» **Document excerpt**:
□ □ □ □ □ □ □

This article belongs to the debate » The Rule of Law versus the Rule of the Algorithm
01 April 2022

High Tech, Low Fidelity? Statistical Legal Tech and the Rule of Law

The advent of statistical ‘legal tech’ raises questions about the future of law and legal practice. While it has always been the case that technologies have mediated the concept, practice, and texture of law, a qualitative and quantitative shift is taking place. Statistical legal tech is being integrated into mainstream legal practice, particularly that of litigators. These applications mediate how practicing lawyers interact with the legal system. By shaping how law is ‘done’, the applications ultimately come to shape what law is.

The European Commission’s proposal for a new AI Act hints at what is at stake. It classifies as ‘high risk’ those systems that are “intended to assist a judicial authority in researching and interpreting facts and the law and in applying the law to a concrete set of facts”; such systems are classified as being involved in the “Administration of justice and democratic processes.”1)

□ □ □ □ □ □ □

» **Information supplied**:
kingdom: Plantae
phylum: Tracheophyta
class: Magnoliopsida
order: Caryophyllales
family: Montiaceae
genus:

□ □ □ □ □ □ □

» **What this exercise asks**:
**a)** In the article on statistical legal tech, what risk category does the European Commission's proposed AI Act assign to systems meant to help a judicial authority research and interpret facts and the law?
**b)** Write the next part of the article on statistical legal tech, picking up after its final sentence.
The data has no connection to the article.

» **Written responses**:
**a)** It classifies them as "high risk."

**b)**
We think the concern ought to extend beyond judicial authorities, however. Statistical legal tech may impact on certain fundamentally creative aspects of the litigator’s role, aspects that are central to her professional and ethical duty to respond appropriately to the unique circumstances of her client’s case. Proper exercise of that duty is essential to the Rule of Law; legal practitioners have a normative commitment to legal protection that must be manifested through their creative marshalling and synthesis of legal and factual resources. Any technology whose normative choice architectures might collide with that duty must be closely scrutinised before (and after) it is put into use.

The Purpose of Creative Argumentation

The role of lawyers is to act as agents for those they represent. Their primary duty is to their client, though they also owe duties to the courts and to their fellow lawyers. The motions, pleadings, arguments are their client’s motions, pleadings, arguments. The function of law is to enable such argumentation, allowing ordinary people, through their lawyers, to “fram[e] their own legal arguments, by inviting the tribunal hearing their case to consider how the position they are putting forward fits generally into a coherent conception of the spirit of the law.”2) What matters is the process of argumentation. As Waldron argues, it is this which ensures “respect for the freedom and dignity of each person as an active intelligence.”3) The decisions of courts, therefore, should be regarded not as mere win/lose ‘outputs’, but as the results of a process that involves listening to people’s views, while also constraining them to formulate those views against the backdrop of relevant legal norms.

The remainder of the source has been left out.